Introduction: Solar Powered Radio With Bluetooth + MP3
The objective for this project was to create something useful from odds and ends around the house. Through this project I found new use for some leftover wood flooring, salvaged pc speakers, and also some ni-cad rechargeable AA batteries. I did have to order the Radio Module and solar cells which cost me under $5 shipped on ebay. This radio module came with a remote and is loaded with features, its well worth the around $2.50 I spent on it. Along with the integrated FM tuner it also has a Bluetooth receiver and can play mp3's loaded onto an sd card or usb drive.
Step 1: Layout and Design
In my personal experience all projects seem to start out with a sketch on a clip board or note pad. Fine tuning the layout, parts involved, along with materials available to me. In this case I knew the rough dimensions of the extra wood flooring panels, together with the rough width and height required for the layout I had in mind.
Step 2: Prepare the Wood / Construct Enclosure
In order to make the wood flooring usable, I first had to rip the tongue and groove off of it using my table saw. Then I proceeded to cut the wood into the desired dimensions to form a box with mitered joints that has a top and bottom. I then used a pencil to layout all the openings that needed to be created on the front. Using both a hole saw kit and hand saw I was able to make rough holes, that were then sanded smooth. Initially I wasn't going to inlay the solar cells but decided to do so once I saw how far they stuck out on top. For the inlay I used a router with a jig then to square up the corners I used a chisel. Once all the cuts had been made I used wood glue to glue the whole thing together leaving the bottom unglued. I glued some scrap wood on the inside of the left and right side to later be used as a place to screw the bottom into. I had taken more pictures but my camera was unable to save them correctly, so they ended up corrupted.

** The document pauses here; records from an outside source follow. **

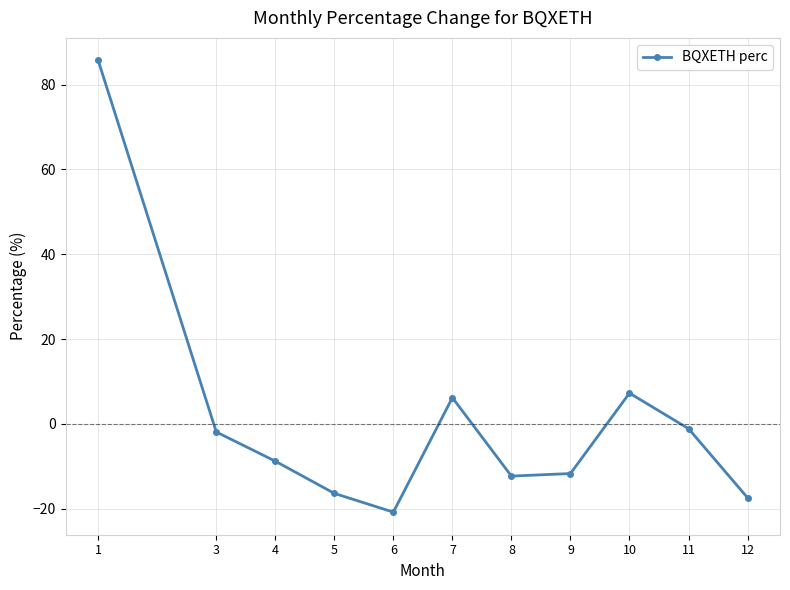

What is the change in value from 7 to 9?

-17.9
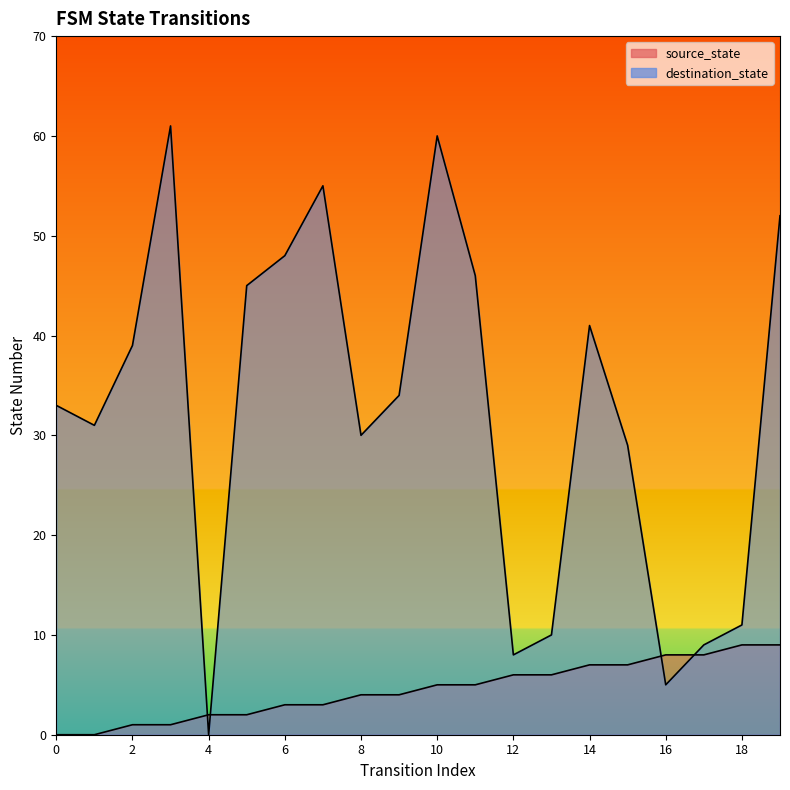

How many source_state values are between 2 and 7?

12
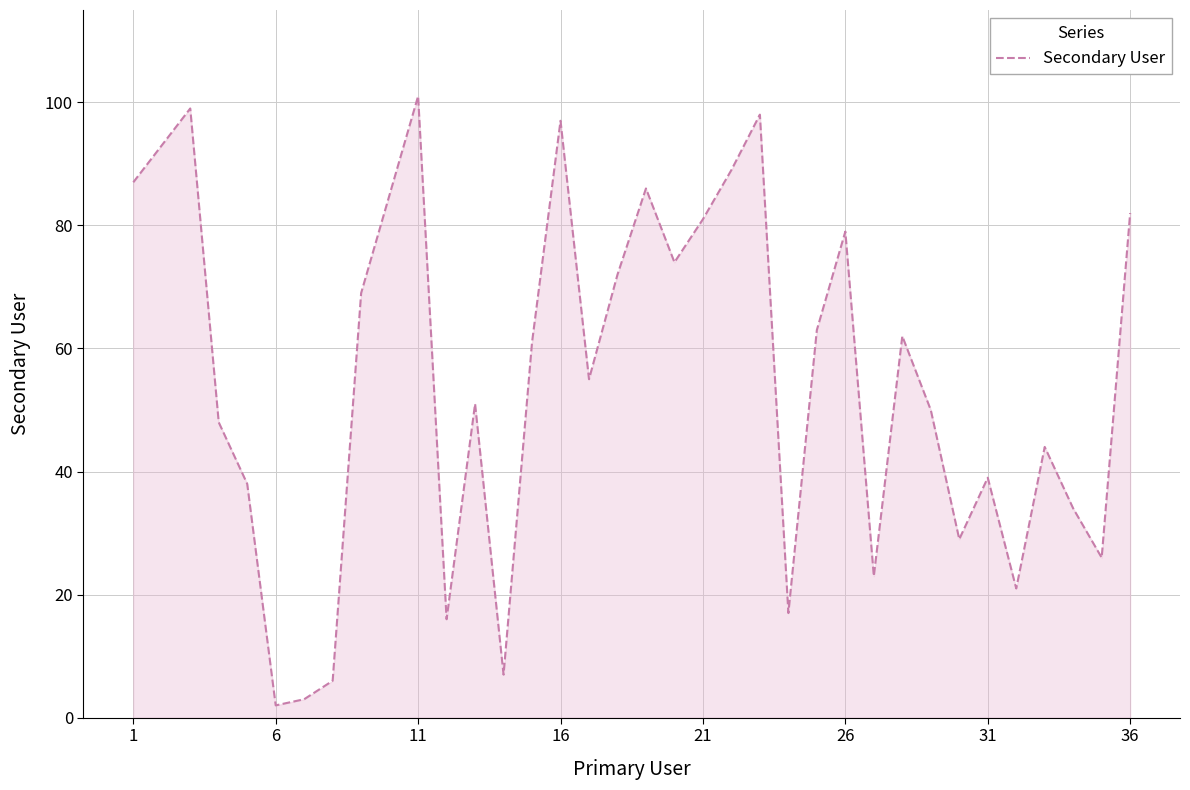

The chart shows a value of 65 at 16. True or false?

False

Step 3: Install the Electronics
There are various radio modules out there on ebay, each one can be slightly different. The one I used has an operating voltage range between 5-12 and it is 4 ohm stable @ 3 watts rms x2. So knowing this its safe to use the following combination of components for the power source. Four rechargeable AA batteries in series which can be charged up to 5.8 volts but in our case will only get as high as 5.3 volts. Along with two 6 volt solar cells in parallel with a diode that drops the voltage .7v the total output of the solar cells is 5.3 volts at 300 ma. The diode is necessary to protect the cells from the power stored in the battery. The speakers are 4 ohms @ 10 watts so those are exactly within the recommended range for this type of module. The module did not come with any wires or antenna soldered to it, but was clearly marked and easy to solder to. Also the batteries had to be soldered to each other, as long as you scuff up the ends they can be soldered easily too. I just soldered on a around a foot of wire for the antenna then coiled it and hot glued it down. Hot glue was also used to secure the solar cells, speakers, and battery just because it was quick and easy to do it that way.